“Tragedy and Hope” von Carrol Quigley ist in vielerlei Hinsicht eine unbekömmliche Lektüre. Der einstige Professor der Georgetown University schrieb das 1000 Seiten umfassende Buch nicht für die breite Öffentlichkeit, sondern für Akademiker und Gelehrte seiner Zunft. Es handelt sich nicht um ein “Pop History Book”, das in der lokalen Buchhandlung auf dem Regal auf Euch wartet und das Ihr gemütlich an einem Samstagnachmittag durchlest. Für die englische Version braucht es mehr als einfaches Schulenglisch. Das Buch wurde allerdings auch ins Deutsche übersetzt und trägt den Titel “Katastrophe und Hoffnung”.

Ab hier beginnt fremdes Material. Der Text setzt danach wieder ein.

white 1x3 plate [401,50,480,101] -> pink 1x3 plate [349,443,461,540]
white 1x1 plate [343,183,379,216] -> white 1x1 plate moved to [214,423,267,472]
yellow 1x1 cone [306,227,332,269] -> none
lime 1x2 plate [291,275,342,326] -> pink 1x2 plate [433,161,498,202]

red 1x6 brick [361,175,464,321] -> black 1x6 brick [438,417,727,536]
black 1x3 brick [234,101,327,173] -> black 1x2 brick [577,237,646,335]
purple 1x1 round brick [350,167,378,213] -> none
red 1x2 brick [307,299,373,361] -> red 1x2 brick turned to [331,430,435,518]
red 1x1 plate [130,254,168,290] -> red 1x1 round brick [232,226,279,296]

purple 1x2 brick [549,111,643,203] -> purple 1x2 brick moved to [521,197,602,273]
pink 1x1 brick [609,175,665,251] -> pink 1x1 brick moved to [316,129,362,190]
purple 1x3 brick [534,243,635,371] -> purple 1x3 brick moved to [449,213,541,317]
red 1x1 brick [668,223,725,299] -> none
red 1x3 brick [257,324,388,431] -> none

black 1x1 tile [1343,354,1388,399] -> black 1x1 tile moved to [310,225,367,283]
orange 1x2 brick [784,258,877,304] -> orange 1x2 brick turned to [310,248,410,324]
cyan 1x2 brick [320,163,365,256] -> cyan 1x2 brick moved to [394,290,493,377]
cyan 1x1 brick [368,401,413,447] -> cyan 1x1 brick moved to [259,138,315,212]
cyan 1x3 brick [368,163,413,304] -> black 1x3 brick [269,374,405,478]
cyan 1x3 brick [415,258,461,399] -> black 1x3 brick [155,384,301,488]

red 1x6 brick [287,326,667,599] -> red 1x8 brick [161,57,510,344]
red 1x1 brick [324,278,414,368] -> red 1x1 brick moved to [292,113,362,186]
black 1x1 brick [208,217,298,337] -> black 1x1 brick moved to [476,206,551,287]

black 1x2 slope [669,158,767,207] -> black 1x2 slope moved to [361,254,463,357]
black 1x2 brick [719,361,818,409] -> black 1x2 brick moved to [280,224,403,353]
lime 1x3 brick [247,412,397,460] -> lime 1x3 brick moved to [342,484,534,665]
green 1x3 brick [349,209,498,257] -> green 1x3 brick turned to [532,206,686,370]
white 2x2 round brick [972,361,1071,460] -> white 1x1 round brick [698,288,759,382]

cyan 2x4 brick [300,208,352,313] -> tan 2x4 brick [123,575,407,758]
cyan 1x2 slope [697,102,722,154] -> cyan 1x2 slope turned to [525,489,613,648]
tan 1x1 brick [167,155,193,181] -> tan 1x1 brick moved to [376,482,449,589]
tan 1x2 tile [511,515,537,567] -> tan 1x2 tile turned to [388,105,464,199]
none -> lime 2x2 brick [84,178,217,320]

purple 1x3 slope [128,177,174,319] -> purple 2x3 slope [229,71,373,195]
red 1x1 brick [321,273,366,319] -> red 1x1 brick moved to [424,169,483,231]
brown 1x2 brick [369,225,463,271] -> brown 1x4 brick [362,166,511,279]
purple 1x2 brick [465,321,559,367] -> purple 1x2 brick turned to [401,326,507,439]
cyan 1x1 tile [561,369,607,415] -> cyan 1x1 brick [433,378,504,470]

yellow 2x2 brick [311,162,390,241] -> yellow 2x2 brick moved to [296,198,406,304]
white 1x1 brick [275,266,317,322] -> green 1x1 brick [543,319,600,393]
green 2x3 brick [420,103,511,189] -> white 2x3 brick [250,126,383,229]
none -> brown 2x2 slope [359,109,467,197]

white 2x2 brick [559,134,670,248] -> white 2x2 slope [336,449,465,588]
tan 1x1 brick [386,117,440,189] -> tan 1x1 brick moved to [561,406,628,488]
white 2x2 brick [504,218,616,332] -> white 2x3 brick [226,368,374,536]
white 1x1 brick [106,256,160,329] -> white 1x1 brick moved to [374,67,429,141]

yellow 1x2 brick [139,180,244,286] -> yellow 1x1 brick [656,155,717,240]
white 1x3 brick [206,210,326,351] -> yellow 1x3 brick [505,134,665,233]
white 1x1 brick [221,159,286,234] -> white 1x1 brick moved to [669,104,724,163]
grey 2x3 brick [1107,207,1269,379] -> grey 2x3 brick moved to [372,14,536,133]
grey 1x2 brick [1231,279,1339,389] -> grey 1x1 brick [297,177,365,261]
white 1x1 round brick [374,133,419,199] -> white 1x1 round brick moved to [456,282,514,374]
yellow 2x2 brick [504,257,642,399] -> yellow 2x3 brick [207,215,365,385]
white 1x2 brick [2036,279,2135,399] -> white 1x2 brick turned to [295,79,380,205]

Hinzu kommt, dass das Buch auch als unangenehme Warnung an den Westen und seine Regierungen verstanden werden kann, der wie andere Gesellschaften und Kulturen ebenfalls irgendwann zerfallen könnte. Als Zivilisationstheoretiker beschäftigte sich der ehemalige Professor von Bill Clinton ausgiebig mit dem Zusammenbruch von Zivilisationen. Der in 1977 verstorbene Historiker war eine echte Koryphäe auf seinem Gebiet. Darauf wollte unter anderem auch das US-Verteidigungsministerium nicht verzichten, für das er in beratender Tätigkeit aktiv war.  

Das Buch deckt den Zeitraum von etwa 1880 bis 1963 ab und ist interdisziplinär angelegt. Der Schwerpunkt liegt auf den wirtschaftlichen Problemen, die der Erste Weltkrieg mit sich brachte, und den Auswirkungen, die diese auf die nachfolgenden Ereignisse hatten.

Die Leser, soviel sei versichert, werden viel entdecken, was sie vorher nicht wussten. Insbesondere über den Einfluss Großbritanniens in europäischen und Weltangelegenheiten. Einem ganzen Kapitel widmet sich Quigley außerdem unserer deutschen Geschichte. Er attestiert dem deutschen Volk, seit seinen Anfängen in den germanischen Stämmen ein Verlangen nach totalitären Strukturen, damit die Deutschen “nicht selbst Entscheidungen treffen müssen”.

Gerade in diesen Tagen, in denen einige das Ende des Abendlandes verkünden oder andere apokalyptische Szenarien entwerfen, ist Tragedy and Hope ein sachlicher und fundierter Blick hinter die Vorhänge der Weltpolitik.